BUFFALO — The Flyers and Sabres both entered Wednesday night's matchup seeking better starts to their games.
There ends any similarities between the teams, or their current plights.
Because while starts like last night's have been toxic to the high hopes the Flyers held entering the season, the Sabres have surprised both themselves and the rest of the NHL with both their rallying power and their current status among the NHL's best teams. Amid what is now a seven-game winning streak after Wednesday's 5-2 thrashing of the Flyers, the Sabres have rallied from behind five times to win, including a 4-1 second-period deficit Monday in Pittsburgh, and now own a 14-6-2 record.
No such heroics were needed against a Flyers team that is again trending downward, and again without Brian Elliott — the closest thing to a No.1 goaltender Dave Hakstol has had to work with in his three-plus seasons as head coach. After six consecutive games in which they scored first — and got points — the Flyers fell behind for the fourth straight game.
The Sabres got the message their coach Phil Housley had delivered after Monday's 5-4 overtime win, melting the Flyers' disjointed defense from the opening draw with a relentless forecheck, peppering AHL call-up Alex Lyon before he could register even a semblance of comfort.

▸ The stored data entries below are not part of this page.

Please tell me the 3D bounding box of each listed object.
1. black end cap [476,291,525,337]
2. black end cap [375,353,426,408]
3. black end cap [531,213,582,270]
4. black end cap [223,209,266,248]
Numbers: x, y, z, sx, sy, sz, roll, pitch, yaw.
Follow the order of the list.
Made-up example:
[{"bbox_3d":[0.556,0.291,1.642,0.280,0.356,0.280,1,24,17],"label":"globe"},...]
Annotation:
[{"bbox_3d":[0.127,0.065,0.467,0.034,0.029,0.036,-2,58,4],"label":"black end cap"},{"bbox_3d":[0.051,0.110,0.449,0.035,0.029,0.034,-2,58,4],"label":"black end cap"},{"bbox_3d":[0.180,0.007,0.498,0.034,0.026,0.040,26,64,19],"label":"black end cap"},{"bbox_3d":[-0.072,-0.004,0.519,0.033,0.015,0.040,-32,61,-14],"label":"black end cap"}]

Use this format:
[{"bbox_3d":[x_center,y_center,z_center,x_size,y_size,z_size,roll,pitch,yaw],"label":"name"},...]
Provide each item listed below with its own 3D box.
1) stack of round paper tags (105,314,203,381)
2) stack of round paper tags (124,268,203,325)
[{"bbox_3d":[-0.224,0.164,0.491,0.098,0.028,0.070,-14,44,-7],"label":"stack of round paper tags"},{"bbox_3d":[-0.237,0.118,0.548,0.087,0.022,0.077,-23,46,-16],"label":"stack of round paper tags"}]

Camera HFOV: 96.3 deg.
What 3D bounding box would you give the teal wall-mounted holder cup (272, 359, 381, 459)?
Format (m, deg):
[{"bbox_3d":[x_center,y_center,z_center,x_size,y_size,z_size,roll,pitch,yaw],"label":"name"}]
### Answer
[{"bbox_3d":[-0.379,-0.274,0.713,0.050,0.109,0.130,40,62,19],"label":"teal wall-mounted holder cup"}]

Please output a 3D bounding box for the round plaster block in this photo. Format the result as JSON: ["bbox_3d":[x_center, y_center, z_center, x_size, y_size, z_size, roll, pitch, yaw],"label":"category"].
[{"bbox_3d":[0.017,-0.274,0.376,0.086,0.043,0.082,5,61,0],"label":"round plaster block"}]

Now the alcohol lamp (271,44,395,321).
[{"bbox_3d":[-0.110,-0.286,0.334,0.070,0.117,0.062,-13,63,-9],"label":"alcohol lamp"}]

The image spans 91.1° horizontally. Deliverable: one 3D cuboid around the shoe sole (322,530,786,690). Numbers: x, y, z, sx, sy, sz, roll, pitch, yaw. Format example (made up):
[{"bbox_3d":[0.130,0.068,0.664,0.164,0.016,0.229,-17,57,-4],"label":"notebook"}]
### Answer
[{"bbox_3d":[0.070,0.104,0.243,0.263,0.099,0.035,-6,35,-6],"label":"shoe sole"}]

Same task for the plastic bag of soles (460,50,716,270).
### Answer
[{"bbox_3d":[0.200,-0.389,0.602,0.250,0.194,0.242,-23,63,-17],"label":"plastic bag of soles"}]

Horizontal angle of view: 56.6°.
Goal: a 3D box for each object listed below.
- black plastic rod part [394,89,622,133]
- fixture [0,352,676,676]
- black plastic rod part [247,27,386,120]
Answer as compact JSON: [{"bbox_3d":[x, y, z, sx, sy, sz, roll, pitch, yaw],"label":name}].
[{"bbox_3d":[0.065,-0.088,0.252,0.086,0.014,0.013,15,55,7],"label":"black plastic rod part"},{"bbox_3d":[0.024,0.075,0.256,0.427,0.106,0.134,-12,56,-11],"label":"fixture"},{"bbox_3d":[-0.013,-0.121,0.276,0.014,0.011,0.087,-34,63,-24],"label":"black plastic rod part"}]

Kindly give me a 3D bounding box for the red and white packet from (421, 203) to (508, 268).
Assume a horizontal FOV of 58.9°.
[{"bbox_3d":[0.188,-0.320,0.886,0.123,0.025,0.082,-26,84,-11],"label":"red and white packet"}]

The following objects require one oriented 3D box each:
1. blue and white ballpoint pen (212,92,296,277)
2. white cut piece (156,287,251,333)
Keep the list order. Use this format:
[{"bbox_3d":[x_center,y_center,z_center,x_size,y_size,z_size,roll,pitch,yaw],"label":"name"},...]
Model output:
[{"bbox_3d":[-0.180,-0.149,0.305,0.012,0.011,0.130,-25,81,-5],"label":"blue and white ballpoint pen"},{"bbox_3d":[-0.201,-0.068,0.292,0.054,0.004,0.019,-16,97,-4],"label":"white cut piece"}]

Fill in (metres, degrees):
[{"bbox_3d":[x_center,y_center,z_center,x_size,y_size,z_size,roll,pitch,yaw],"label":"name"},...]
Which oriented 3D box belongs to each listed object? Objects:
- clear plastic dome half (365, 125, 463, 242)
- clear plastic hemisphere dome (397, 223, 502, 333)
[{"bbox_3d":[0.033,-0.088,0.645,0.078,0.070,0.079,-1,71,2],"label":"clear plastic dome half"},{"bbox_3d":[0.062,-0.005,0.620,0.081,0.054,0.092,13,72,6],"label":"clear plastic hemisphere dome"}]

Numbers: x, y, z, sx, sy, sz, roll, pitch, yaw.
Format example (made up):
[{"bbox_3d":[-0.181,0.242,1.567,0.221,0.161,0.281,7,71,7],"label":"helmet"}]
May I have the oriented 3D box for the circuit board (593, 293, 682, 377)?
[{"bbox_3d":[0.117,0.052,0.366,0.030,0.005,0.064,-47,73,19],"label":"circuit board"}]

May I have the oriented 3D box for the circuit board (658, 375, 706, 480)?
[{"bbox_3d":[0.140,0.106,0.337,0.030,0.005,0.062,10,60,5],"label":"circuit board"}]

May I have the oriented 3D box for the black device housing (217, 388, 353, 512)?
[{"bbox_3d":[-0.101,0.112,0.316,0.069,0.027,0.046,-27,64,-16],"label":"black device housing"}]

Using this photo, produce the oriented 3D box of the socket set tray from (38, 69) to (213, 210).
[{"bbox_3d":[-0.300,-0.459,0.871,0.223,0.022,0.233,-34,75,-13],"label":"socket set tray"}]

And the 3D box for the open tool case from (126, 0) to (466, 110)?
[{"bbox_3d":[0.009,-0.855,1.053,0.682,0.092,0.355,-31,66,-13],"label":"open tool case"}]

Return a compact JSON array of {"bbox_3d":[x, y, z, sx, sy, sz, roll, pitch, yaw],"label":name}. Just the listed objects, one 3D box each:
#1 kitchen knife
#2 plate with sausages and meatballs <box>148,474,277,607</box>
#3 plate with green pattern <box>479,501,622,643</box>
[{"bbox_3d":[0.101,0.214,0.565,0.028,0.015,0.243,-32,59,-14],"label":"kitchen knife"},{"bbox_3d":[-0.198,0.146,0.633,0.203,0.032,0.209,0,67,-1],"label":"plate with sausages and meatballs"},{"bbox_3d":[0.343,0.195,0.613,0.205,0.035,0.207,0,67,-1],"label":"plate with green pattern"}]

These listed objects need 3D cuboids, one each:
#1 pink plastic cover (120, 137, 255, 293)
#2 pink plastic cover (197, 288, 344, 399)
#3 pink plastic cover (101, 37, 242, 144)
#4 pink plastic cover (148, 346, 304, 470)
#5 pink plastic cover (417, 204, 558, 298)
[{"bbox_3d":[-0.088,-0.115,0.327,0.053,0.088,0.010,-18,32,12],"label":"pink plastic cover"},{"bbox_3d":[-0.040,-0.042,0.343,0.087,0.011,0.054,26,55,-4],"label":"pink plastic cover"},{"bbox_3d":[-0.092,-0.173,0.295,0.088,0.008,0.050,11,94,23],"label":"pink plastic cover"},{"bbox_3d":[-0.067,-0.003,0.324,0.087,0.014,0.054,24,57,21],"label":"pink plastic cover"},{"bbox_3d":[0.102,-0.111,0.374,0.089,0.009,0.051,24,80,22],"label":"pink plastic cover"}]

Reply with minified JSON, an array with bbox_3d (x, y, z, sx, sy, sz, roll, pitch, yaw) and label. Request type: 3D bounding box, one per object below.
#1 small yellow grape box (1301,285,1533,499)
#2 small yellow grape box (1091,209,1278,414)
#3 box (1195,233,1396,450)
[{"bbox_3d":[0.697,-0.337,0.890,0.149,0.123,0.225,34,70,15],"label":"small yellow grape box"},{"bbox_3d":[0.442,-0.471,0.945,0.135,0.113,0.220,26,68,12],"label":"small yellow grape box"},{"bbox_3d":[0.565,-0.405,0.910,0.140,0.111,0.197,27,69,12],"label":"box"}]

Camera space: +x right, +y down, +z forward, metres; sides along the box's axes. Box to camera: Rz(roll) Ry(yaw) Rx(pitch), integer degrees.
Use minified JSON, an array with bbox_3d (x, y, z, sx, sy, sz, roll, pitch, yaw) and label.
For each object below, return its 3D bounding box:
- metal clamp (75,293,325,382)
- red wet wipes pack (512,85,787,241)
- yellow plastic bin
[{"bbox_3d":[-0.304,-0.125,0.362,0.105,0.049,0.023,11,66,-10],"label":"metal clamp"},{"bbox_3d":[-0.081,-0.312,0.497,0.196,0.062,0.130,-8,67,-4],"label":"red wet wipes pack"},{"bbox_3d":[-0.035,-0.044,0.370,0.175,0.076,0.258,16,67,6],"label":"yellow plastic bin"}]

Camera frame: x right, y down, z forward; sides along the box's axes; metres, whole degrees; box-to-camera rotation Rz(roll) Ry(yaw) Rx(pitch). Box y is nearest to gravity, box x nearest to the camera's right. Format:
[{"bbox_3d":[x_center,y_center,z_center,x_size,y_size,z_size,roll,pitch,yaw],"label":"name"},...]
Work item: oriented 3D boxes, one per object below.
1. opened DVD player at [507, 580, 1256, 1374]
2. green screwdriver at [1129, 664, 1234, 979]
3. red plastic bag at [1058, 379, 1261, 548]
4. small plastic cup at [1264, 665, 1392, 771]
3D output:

Ten minutes in, it felt like Drew Brees was out there somewhere. The Sabres had pushed three past Lyon, had outshot the Flyers, 10-2. "We didn't give our goaltender a chance to get into this hockey game," said Flyers coach Dave Hakstol. "And on the flip side, he didn't give us a save early on either. The two go hand in hand."
"It's not acceptable," said defenseman Christian Folin, who was on the ice for three of those four goals, which included a power play score. "We've talked about it from the start of the season about wanting to have good starts. And for the last five six games we've had good ones. Then we have two days off and we come and we show that kind of a start. No emotions whatsoever. Just flat."
Said Flyers captain Claude Giroux, "Lost battles. Didn't make plays. Played on our heels… Not acceptable. Pretty (ticked) off."
"I don't know if we left our legs in Philadelphia," said Folin, inserted into the lineup late in place of Andrew MacDonald to give the Flyers added physicality. "(But) it can't happen."
By the end of that first period, fourth-line center Johan Larsson had increased it to 4-0 and the Flyers, thanks to some initiative by Scott Laughton on the Swedish-born Larsson, had their first fight of the season.
To say that inspired the Flyers would be to ignore the obvious: Their first shot of the period did not come until 5:26 was gone. It resulted in a goal, Giroux roofing Sean Couturier's pass from behind the net past Sabres starter Carter Hutton. More aggression followed, and Wayne Simmonds cut the comeback task in half, banging in Jordan Weal's tip-in try at 13:51 — moments after Nolan Patrick and Zemgus Girgensons scrummed near mid-ice.
Meanwhile, Cal Pickard, replacing Lyon to start the second period, was hardly tested. After that hot start, the Sabres mustered only two shots over the second half of the first period and that indifference — and a less panicked Flyers approach — carried over to a five-shot second period.
During their streak, the Sabres have won five times despite trailing going into the third period. The Flyers have done that just once in the 10 games in which they were losing entering the final period.
They had their chances. Moments after Travis Konecny could not get his stick on a cross-crease tap-in, Sabres defenseman Rasmus Ristolainen gave the Flyers their first power play of the night. But the power play, which appeared to have found some answers in Saturday's 6-5 loss to Tampa, was as tepid as in the games that preceded that 3-for-5 afternoon, mustering just a pair of long-range shots by Giroux.
Really, almost as tepid as their toxic start.